## PROMPT
Reproduce everything from the start of the material down to the line containing "COMMUNITIES & CLUBS", with both ends included, keeping each line as it appears in the material.

## DATA FOR ANALYSIS
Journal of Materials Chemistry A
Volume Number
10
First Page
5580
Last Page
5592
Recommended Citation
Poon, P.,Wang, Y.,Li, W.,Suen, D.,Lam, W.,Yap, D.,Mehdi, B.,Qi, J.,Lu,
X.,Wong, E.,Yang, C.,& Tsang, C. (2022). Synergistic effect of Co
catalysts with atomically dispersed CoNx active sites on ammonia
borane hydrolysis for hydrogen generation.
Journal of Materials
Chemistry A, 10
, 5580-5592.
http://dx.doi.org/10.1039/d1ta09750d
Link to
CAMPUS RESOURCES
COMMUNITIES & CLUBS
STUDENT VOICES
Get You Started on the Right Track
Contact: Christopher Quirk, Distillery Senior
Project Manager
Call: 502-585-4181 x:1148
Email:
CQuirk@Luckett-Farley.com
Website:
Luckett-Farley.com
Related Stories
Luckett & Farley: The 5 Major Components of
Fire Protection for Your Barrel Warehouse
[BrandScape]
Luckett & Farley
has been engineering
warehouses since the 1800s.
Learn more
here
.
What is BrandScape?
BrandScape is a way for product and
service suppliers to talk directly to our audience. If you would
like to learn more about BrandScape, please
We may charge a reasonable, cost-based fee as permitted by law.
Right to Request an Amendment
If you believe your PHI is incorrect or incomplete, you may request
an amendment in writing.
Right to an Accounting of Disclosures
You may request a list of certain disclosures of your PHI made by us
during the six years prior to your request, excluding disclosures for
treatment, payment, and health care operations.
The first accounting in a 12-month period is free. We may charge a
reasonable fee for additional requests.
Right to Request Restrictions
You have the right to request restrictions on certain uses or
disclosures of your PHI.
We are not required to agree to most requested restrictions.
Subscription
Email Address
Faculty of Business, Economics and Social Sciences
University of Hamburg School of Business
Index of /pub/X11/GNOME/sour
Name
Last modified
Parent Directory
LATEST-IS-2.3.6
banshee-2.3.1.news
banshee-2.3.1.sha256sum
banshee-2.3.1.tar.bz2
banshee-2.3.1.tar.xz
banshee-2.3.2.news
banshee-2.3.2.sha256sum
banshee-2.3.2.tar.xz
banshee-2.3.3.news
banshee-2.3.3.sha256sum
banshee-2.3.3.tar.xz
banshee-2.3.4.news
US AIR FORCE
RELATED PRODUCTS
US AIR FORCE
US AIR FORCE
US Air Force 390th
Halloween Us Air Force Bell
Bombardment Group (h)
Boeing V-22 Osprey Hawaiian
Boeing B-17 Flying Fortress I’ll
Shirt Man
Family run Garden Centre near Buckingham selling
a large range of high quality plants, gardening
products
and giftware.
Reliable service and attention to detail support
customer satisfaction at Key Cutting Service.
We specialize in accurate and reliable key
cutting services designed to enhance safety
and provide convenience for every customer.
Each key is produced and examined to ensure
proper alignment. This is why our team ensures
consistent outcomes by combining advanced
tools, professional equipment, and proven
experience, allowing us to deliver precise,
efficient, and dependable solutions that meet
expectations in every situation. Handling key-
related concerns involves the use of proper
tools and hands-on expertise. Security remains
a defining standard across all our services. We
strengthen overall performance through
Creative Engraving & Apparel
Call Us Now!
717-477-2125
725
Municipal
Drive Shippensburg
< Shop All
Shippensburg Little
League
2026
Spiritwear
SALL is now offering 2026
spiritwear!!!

## ANSWER TO THIS PROBLEM
Journal of Materials Chemistry A
Volume Number
10
First Page
5580
Last Page
5592
Recommended Citation
Poon, P.,Wang, Y.,Li, W.,Suen, D.,Lam, W.,Yap, D.,Mehdi, B.,Qi, J.,Lu,
X.,Wong, E.,Yang, C.,& Tsang, C. (2022). Synergistic effect of Co
catalysts with atomically dispersed CoNx active sites on ammonia
borane hydrolysis for hydrogen generation.
Journal of Materials
Chemistry A, 10
, 5580-5592.
http://dx.doi.org/10.1039/d1ta09750d
Link to
CAMPUS RESOURCES
COMMUNITIES & CLUBS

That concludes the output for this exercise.